Alicia turned down Canning’s offer to join his firm because he is “the devil.” Later in the episode we learn the one client Alicia retained in “Bond” was business sent by Canning so Alicia can make a profit, seeing as her finances are far from lucrative since the State’s Attorney scandal. Alicia still wants to be her own woman and take on cases that actually help people, but when asked by Canning if she wants him to stop sending her clients, Alicia responds by saying no. The episode ends with that disturbing exchange, and then the ending from season six crystalized for me and I realized how haunting of a cliffhanger it was: Alicia is at the bottom and sees it as an opportunity to do the right thing, but she doesn’t want to dig herself into a financial hole, so desperately, she will continue to accept help from “the devil.” It’s the type of profound moral ambiguity the show is known for.
In addition to the Canning aspect of the plot, The Good Wife planted plenty of other seeds to grow season seven’s storylines in “Bond,” and the most shocking being Peter’s firing of Eli Gold as his campaign manager and hiring Ruth Eastman (Margo Martindale) as his replacement, and then Eli’s alliance with Alicia as her personal chief of staff in the presidential campaign, which now sets up a fruitful battle between Peter and Ruth versus Alicia and Eli within Peter’s run for president. And more prominently, “Bond” opens up Alicia’s legal future with the addition of Lucca Quinn (Cush Jumbo), a free-spirited, confident lawyer who befriends Alicia in bond court. The writers play with a fun role reversal between Alicia and Lucca in the episode’s climax which is undoubtedly foreshadowing their eventual partnership. These twists in the narrative create MVPs out of Emmy nominee Alan Cumming and The Good Wife’s newcomer, Jumbo.

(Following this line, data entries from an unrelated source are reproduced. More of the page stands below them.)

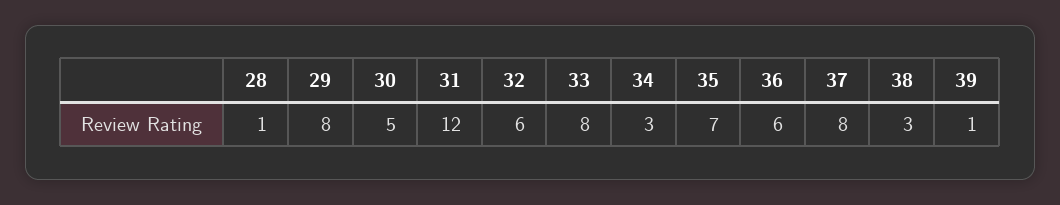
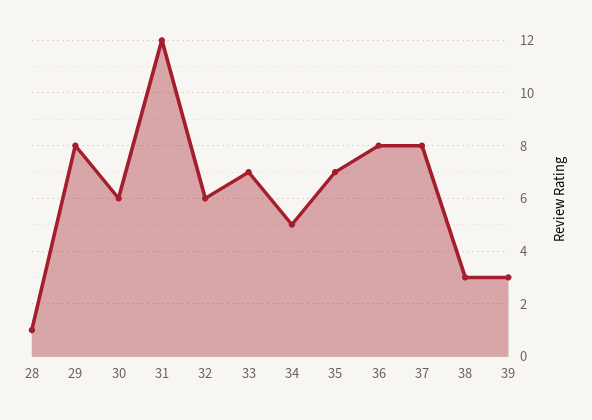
30: 5 -> 6
33: 8 -> 7
34: 3 -> 5
36: 6 -> 8
39: 1 -> 3

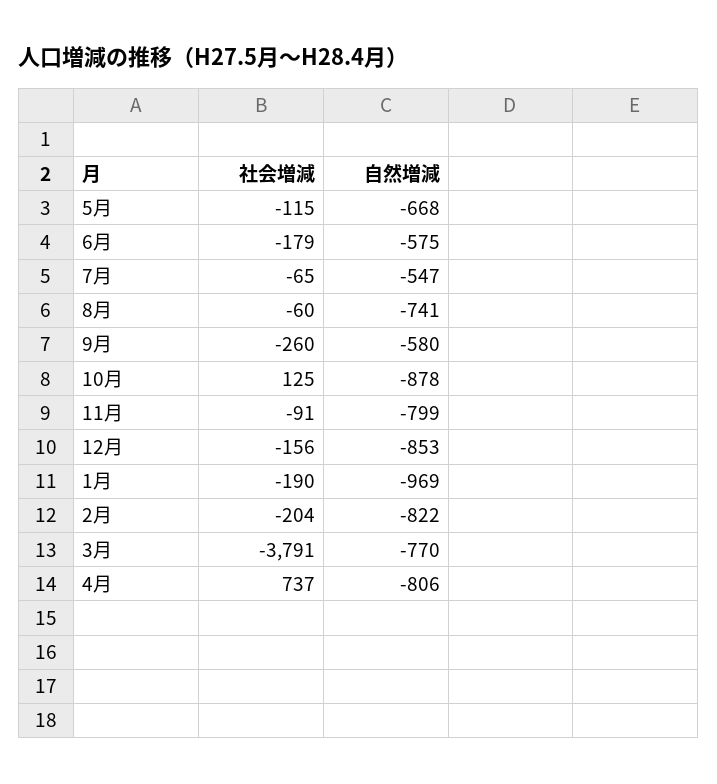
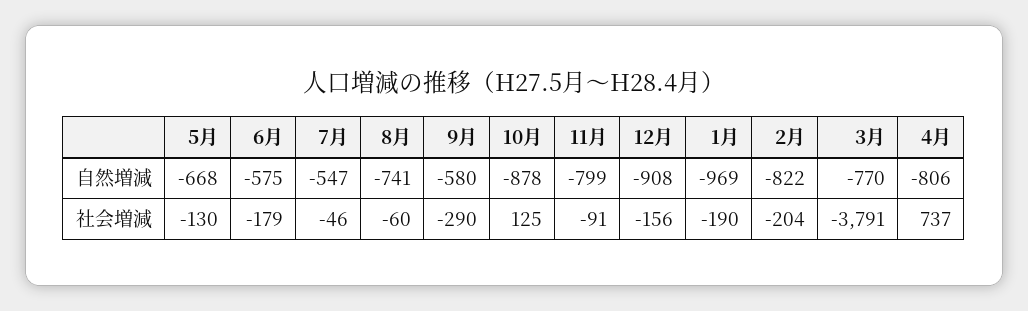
社会増減, 5月: -115 -> -130
社会増減, 7月: -65 -> -46
社会増減, 9月: -260 -> -290
自然増減, 12月: -853 -> -908

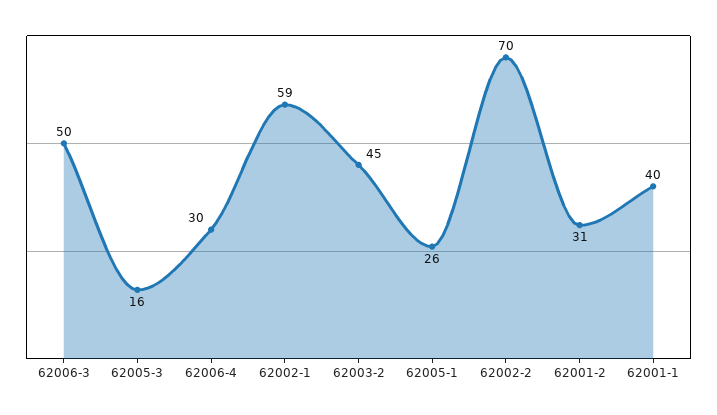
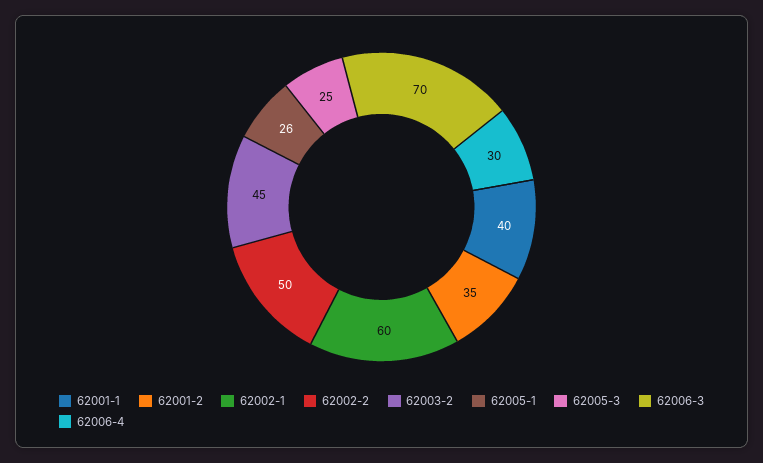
62006-3: 50 -> 70
62005-3: 16 -> 25
62002-1: 59 -> 60
62002-2: 70 -> 50
62001-2: 31 -> 35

Though “Bond” could have used a bit more fire in its tone, “Bond” was a noble beginning and indicates that The Good Wife could be building another outstanding season. The Kings have created a show that is proficient in adult storytelling. The magic found in seasons five and six were created from top-notch, risky writing being expanded by skilled direction and funneled with life by an impeccable cast. Those elements remain in the series, but in “Bond” they take new form.